Mais vous avez raison. Pour être publié il vaut mieux être connu. Quelle banque me conseillez-vous de dévaliser?

Écrit par : Feuilly | mardi, 17 novembre 2009

@ Feuilly : Nom d'un chien, si je ne perdais que le latin, tout irait bien! C'est parfois un peu la raison qui est touchée, à la lecture de certains faits...
Je ne sais pas si une banque est meilleure à dévaliser qu'une autre. Je vous donnerais bien en privé l'adresse de la mienne, voir si vous pouvez faire quelque chose !
Ce qui a passionné l'opinion dans ce cas, c'est que le braqueur était un convoyeur. C'est très romanesque, ça, parce que ça suggère l'idée que tous les convoyeurs sont un peu braqueurs. Et de là à dire que tout un chacun ...

Écrit par : solko | mardi, 17 novembre 2009

Je suis tout à fait d'accord avec vos, comment dirais-je ?..Vos prémonitions, Solko...A tel point que je crois me souvenir, qu'après Mesrine, un législateur avait proposé qu'on interdisse aux bandits embastillés de publier leurs faits d'armes...
Le législateur veut aplanir toutes les contradictions par des interdictions, ce qui est le contraire même des fondements d'une République, qui devient une machine à interdictions giclant ses punitions et ses décrets partout où le mur se fissure, plutôt que de penser à remettre en question certains de ses fonctionnements
Bref..
Il n'en reste pas moins vrai que pour 10 prisonniers édités pour le récit de leurs crimes, plus de 1000 croupissent dans un univers proche de l'infernal et ne compte plus en années mais en jours, en heures, parfois même en minutes...Je pourrais être beaucoup plus précis, jusqu'à l'impudeur, mais ça ne me tente pas trop.

(Consigne)
Relevez toutes les unités de temps que mentionne le dernier paragraphe de l'échange de commentaires. Les entrées n'interviennent pas dans cet exercice.

(Les données)
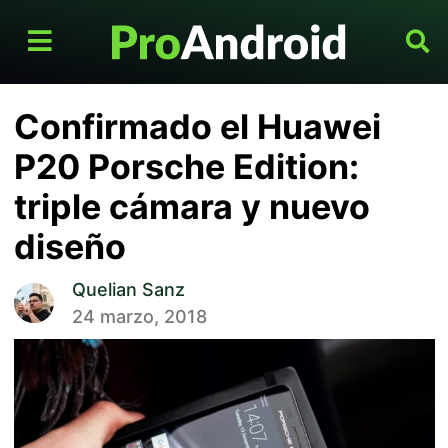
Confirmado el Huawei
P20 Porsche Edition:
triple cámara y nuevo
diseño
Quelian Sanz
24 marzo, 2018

(Corrigé)
années, jours, heures, minutes